The writing could be more penetrating but, as the sole readily-available account of Stanley Kubrick's never-made film about Napoleon, this turn-of-the-millennium Salon article is about as essential as footnotes get. Hung up by budget concerns and the subject's bad track record at the box office, the film, as we all know, was never made. Kubrick used some its ideas in later works--not only in the obvious Napoleon substitute, Barry Lyndon, but even Eyes Wide Shut, whose strange idea of a good time had its roots in erotic scenes first conceived for Napoleon.

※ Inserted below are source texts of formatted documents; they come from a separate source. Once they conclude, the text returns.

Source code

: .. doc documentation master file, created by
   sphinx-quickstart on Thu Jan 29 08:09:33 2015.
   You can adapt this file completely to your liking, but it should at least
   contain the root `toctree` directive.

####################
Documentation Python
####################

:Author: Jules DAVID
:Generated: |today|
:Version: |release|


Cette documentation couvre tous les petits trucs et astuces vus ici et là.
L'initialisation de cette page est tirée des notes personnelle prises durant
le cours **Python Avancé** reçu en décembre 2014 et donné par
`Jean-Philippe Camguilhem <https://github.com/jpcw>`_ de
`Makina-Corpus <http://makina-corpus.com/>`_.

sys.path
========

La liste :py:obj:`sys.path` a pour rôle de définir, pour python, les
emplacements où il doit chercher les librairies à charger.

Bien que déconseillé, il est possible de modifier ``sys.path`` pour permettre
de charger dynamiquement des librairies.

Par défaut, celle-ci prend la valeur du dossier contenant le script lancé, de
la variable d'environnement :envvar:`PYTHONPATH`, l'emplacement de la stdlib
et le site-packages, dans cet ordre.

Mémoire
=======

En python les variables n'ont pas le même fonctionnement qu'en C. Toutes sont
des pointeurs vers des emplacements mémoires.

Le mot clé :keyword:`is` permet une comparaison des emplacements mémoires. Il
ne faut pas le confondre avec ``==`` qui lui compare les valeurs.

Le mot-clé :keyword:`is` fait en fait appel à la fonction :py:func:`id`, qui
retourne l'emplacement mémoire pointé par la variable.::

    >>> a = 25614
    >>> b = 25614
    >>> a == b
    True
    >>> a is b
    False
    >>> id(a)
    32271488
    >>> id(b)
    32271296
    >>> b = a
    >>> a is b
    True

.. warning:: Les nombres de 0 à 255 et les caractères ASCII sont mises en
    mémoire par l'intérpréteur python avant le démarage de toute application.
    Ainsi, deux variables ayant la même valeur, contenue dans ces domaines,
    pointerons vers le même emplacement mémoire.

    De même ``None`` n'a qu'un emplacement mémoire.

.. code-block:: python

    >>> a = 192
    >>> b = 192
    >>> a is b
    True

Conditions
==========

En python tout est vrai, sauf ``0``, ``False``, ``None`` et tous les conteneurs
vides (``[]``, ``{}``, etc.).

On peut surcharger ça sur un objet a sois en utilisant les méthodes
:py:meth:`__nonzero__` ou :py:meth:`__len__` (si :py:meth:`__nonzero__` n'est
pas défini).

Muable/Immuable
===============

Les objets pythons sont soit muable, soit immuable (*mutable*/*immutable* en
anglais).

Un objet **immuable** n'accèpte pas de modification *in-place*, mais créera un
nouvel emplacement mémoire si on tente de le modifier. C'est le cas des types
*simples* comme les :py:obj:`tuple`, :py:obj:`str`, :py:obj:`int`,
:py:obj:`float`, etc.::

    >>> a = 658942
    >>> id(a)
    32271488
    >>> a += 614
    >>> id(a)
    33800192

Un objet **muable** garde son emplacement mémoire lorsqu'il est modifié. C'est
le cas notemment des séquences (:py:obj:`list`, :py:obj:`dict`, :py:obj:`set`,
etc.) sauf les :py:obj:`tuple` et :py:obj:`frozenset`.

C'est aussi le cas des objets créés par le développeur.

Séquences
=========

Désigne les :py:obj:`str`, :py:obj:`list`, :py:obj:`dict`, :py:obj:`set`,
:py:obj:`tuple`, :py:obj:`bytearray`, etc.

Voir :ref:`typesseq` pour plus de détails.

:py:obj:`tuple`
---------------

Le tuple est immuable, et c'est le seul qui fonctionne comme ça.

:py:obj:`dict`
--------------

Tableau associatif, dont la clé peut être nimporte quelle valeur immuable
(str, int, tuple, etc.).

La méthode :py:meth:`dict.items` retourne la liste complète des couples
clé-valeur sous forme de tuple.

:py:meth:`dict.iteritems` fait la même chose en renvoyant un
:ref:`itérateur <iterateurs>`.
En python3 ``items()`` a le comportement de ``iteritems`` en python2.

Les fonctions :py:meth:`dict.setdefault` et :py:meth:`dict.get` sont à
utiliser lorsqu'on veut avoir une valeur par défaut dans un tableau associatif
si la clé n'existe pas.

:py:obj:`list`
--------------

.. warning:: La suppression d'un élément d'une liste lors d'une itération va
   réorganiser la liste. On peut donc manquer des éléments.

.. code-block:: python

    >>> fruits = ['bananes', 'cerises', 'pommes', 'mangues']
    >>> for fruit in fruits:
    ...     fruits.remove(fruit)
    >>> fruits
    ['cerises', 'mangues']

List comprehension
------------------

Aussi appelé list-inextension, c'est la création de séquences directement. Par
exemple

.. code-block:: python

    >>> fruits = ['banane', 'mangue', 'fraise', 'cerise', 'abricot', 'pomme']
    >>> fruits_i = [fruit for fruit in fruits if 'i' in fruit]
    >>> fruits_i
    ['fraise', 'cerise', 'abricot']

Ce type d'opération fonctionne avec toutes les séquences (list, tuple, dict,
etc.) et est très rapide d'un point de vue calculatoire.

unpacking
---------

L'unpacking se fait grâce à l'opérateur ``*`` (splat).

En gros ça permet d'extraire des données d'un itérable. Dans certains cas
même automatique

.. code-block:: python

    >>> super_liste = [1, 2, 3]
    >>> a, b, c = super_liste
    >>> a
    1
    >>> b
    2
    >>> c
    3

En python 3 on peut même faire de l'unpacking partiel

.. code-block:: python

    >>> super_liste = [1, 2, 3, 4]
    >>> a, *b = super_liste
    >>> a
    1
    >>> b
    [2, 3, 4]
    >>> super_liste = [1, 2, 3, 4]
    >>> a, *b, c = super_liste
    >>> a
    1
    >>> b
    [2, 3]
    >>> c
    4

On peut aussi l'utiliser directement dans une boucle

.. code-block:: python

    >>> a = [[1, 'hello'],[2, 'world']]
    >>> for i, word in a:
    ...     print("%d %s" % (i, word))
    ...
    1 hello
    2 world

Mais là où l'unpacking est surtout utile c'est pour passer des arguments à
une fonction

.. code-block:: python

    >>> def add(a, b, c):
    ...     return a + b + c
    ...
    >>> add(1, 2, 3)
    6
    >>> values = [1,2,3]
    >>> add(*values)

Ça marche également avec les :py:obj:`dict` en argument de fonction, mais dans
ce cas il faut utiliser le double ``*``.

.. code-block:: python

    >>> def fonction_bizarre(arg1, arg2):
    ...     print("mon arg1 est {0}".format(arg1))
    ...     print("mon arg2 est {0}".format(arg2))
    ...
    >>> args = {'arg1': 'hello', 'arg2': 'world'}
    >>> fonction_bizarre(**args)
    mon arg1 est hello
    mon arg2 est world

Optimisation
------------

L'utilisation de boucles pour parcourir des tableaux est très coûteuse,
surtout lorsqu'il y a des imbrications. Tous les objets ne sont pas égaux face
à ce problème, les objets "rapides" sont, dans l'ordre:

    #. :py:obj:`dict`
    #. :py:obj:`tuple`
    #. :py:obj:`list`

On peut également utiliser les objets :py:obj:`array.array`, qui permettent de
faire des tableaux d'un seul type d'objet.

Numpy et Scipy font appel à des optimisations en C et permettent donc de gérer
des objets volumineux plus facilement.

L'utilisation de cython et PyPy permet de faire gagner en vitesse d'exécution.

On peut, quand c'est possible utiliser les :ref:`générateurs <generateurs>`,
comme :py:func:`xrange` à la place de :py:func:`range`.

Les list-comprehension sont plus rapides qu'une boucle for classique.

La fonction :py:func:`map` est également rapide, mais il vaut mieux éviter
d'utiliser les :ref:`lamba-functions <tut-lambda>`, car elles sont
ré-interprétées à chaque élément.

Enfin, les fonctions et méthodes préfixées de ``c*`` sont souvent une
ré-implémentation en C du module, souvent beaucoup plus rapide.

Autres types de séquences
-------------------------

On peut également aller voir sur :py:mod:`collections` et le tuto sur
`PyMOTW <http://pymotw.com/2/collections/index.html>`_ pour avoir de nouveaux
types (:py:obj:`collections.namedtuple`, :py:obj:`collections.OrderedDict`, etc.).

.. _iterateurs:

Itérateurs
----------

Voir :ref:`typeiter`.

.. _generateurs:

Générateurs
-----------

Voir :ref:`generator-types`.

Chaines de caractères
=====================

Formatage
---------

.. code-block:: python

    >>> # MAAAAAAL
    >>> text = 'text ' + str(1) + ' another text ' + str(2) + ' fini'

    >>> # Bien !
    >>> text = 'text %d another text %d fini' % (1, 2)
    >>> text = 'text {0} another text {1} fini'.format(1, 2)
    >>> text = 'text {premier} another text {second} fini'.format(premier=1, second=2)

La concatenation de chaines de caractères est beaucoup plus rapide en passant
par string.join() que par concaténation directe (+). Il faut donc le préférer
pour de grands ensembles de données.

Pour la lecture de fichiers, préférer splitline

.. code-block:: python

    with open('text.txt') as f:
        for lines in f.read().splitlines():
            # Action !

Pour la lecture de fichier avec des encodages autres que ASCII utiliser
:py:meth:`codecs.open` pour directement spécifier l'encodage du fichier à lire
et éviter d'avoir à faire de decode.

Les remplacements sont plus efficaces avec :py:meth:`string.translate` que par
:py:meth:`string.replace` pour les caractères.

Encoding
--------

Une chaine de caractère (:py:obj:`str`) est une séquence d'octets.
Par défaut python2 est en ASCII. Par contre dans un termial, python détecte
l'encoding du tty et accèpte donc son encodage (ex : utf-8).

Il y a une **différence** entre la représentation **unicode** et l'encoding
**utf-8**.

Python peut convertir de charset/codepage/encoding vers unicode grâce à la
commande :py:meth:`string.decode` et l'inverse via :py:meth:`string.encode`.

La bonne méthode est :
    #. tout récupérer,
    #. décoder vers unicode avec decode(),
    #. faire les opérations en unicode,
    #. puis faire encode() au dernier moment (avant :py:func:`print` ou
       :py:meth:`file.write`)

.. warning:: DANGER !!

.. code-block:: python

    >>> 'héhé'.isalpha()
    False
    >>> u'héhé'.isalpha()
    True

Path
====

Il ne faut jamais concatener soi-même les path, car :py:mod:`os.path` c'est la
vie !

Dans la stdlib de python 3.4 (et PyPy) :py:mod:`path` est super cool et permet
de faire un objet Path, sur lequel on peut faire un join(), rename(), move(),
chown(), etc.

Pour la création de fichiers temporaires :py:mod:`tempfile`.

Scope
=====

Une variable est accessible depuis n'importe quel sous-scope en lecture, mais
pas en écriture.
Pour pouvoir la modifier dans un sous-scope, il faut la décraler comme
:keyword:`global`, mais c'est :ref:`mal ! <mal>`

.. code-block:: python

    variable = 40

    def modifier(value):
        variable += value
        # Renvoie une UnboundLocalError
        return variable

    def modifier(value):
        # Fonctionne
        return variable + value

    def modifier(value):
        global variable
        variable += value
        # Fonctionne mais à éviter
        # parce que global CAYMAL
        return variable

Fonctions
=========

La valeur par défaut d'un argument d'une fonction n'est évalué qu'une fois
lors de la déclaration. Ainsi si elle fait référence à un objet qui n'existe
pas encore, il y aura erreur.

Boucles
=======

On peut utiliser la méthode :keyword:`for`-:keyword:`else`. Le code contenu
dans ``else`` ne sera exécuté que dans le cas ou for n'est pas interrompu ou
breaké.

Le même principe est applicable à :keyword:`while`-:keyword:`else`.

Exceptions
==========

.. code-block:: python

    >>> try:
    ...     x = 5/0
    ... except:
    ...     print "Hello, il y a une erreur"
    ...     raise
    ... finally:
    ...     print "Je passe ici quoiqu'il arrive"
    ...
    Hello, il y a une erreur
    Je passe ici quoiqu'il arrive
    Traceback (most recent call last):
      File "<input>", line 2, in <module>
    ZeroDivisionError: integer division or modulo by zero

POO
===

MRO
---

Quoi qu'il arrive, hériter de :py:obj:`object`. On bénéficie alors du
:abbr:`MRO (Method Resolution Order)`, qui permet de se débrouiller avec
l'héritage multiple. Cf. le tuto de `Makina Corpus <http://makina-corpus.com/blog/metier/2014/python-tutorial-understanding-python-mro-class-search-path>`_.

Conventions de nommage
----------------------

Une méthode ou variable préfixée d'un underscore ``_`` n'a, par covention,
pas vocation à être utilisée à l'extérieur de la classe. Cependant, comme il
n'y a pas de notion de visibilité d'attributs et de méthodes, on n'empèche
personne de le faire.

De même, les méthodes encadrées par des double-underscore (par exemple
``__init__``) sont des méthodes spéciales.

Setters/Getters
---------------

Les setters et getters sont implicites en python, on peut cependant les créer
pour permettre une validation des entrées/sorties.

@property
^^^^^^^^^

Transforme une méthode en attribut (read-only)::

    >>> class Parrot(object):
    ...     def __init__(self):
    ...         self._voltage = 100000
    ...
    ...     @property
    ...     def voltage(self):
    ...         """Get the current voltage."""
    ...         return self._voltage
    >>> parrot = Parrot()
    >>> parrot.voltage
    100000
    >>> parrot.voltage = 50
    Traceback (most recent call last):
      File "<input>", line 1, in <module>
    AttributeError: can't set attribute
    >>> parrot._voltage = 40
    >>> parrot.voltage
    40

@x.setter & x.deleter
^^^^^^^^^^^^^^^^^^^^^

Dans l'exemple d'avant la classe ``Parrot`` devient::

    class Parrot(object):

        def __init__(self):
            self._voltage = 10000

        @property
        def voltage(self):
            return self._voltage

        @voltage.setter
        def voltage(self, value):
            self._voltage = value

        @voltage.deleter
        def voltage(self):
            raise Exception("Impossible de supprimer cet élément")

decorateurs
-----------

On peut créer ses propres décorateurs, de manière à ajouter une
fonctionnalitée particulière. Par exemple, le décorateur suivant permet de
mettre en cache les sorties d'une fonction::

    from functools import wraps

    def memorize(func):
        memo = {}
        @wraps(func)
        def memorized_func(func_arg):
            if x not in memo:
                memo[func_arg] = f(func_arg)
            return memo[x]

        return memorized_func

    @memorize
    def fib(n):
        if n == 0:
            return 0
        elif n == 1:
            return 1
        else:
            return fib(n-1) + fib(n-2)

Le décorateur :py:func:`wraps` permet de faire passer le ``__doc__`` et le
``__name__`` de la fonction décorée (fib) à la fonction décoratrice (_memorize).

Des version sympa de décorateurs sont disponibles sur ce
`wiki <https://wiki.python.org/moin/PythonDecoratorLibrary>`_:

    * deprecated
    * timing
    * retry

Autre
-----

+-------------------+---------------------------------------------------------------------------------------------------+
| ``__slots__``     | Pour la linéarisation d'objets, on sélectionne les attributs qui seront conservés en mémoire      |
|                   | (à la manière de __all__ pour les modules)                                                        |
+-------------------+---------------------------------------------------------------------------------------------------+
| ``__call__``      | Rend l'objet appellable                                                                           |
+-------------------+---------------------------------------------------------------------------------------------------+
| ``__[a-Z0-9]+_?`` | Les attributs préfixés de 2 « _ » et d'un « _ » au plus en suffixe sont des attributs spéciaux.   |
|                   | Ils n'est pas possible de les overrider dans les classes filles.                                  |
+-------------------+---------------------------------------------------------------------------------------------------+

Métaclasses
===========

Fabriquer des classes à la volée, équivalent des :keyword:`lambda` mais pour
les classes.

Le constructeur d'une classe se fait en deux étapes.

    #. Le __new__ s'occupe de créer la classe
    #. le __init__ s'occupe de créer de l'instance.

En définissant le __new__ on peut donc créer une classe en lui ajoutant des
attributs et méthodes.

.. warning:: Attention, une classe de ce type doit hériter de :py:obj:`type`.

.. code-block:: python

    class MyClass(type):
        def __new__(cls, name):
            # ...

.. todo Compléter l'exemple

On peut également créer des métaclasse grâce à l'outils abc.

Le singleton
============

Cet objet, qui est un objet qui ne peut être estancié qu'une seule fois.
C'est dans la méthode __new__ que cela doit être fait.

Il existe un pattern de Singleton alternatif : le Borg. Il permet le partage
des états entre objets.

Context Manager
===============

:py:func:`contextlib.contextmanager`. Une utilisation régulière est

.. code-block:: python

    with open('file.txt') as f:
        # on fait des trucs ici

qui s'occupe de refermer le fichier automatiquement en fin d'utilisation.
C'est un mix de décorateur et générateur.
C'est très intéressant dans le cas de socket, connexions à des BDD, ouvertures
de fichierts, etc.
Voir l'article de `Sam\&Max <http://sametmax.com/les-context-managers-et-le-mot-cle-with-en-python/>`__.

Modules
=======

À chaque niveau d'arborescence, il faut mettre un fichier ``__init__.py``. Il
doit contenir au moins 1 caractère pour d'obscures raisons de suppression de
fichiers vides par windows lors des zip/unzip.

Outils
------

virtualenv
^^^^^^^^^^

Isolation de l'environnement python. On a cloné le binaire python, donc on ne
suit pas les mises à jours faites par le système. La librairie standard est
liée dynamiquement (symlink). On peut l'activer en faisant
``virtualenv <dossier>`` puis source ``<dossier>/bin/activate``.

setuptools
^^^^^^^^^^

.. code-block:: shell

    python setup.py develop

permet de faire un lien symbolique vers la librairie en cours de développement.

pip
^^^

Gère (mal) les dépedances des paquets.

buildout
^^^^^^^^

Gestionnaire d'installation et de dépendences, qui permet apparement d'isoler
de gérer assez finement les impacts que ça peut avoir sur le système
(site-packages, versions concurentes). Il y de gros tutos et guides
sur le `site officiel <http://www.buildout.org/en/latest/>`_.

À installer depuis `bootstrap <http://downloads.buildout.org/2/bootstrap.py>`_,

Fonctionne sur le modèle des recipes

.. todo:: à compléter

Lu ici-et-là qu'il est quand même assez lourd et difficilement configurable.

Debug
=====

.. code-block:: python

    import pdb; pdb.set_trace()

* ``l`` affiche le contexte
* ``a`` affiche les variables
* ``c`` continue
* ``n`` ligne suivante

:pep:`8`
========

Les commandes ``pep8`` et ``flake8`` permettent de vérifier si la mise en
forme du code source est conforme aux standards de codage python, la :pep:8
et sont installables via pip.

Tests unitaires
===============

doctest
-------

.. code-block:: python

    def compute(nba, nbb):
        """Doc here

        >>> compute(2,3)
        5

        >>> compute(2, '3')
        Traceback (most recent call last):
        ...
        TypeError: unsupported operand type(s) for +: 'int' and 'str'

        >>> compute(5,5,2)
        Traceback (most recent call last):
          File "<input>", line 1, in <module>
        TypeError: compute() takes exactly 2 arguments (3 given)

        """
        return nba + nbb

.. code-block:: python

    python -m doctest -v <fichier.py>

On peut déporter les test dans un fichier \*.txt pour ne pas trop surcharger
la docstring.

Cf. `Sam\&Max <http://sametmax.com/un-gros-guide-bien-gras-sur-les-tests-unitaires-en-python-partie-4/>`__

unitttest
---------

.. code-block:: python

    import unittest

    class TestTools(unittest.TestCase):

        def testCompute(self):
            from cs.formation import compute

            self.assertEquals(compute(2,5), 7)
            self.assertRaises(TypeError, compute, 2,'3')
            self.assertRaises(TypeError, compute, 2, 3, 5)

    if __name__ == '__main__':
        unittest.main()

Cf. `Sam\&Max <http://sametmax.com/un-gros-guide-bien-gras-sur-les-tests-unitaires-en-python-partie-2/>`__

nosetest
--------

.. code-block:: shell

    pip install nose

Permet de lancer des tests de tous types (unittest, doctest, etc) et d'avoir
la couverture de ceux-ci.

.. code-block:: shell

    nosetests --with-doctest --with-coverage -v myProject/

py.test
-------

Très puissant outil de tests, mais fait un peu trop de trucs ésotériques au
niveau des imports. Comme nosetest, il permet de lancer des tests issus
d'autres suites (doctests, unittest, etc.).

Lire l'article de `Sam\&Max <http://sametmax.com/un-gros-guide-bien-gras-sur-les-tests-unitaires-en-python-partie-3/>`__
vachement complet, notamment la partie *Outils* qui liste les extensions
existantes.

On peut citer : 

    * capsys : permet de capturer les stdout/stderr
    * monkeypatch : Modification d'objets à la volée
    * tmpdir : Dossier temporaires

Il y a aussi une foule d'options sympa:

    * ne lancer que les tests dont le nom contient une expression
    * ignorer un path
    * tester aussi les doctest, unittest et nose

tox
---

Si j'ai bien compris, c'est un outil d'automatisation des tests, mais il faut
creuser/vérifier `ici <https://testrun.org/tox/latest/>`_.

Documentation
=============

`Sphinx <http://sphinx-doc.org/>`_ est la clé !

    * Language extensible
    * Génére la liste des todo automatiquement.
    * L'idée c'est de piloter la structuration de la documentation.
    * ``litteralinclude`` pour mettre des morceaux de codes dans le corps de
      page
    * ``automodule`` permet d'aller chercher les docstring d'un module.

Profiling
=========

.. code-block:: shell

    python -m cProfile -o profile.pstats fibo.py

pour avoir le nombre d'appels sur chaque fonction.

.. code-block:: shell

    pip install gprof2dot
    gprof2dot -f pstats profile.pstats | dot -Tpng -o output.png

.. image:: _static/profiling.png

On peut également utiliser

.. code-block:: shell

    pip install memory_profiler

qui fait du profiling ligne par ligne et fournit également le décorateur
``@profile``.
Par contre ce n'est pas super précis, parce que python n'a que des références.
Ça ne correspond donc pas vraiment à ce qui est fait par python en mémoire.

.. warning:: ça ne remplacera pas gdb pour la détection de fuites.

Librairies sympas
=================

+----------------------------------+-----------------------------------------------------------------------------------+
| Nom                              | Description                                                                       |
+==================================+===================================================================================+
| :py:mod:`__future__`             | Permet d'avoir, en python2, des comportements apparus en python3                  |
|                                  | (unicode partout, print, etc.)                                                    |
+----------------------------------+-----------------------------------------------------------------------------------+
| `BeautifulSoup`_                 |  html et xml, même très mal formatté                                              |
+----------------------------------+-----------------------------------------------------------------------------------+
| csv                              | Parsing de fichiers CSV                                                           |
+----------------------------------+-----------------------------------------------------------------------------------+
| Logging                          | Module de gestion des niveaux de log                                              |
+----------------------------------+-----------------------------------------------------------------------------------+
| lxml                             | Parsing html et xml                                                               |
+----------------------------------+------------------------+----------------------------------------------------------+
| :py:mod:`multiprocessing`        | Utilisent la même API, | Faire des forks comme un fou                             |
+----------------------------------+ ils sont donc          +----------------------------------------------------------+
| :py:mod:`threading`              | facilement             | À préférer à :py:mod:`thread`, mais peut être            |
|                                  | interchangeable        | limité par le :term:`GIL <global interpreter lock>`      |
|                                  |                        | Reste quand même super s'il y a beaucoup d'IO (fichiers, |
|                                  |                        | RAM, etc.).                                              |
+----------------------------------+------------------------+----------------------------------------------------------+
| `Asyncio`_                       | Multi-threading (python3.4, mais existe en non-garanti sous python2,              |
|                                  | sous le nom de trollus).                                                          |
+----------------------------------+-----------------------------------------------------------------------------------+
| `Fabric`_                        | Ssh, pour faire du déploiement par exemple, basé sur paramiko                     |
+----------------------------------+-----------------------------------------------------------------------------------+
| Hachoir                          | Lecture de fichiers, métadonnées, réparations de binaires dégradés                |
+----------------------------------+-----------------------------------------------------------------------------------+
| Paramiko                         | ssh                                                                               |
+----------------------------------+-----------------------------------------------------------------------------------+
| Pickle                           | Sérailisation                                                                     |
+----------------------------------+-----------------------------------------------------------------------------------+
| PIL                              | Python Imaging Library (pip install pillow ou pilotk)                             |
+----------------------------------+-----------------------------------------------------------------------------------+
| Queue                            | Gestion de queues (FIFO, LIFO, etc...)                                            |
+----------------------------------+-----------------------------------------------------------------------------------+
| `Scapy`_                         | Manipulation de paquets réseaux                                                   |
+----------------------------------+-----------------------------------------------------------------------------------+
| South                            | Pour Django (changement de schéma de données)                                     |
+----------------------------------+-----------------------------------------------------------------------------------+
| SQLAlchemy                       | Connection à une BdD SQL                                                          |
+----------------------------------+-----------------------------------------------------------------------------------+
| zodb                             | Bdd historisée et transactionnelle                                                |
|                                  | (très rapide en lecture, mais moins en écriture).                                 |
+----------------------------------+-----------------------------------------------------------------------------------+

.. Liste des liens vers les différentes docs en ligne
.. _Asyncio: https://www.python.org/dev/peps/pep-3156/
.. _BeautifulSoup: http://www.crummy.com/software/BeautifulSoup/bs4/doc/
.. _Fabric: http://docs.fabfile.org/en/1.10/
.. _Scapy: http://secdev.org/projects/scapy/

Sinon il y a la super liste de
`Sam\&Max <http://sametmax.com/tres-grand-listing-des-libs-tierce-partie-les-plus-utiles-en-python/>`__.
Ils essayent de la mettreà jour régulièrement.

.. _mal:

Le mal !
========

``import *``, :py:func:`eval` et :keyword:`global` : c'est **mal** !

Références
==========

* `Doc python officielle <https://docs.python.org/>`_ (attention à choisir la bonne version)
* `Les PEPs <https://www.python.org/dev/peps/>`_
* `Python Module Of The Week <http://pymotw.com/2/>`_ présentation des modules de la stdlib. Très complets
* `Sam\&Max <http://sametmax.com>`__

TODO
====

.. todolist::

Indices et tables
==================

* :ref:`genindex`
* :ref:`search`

As a young film punk, I actually scored a used copy of the Joseph Gelmis book of interviews with film directors that the article refers to, and it's both fascinating and pitiful to listen to Kubrick talk about when--not if--he is going to make his Napoleon film. His failure to see it through deprives us not only of another (potentially great) Kubrick picture, but also alters the shape of his life's work: there is, for better or worse, no obvious go-for-broke shot at a masterwork, no dream project. Sometimes such all-in bets work out, and sometimes they do not, but they sit at the centers of artists' careers like Kilimanjaro. With 2001 reluctant to be nudged into the centerpiece role, Kubrick's career is just one long, weird, mostly fine, always dogged trajectory. Which may be just as well.
For those of you with a few extra bucks to spend, Taschen has published a $560 limited-edition book on the making--or, in this case, non-making--of the film.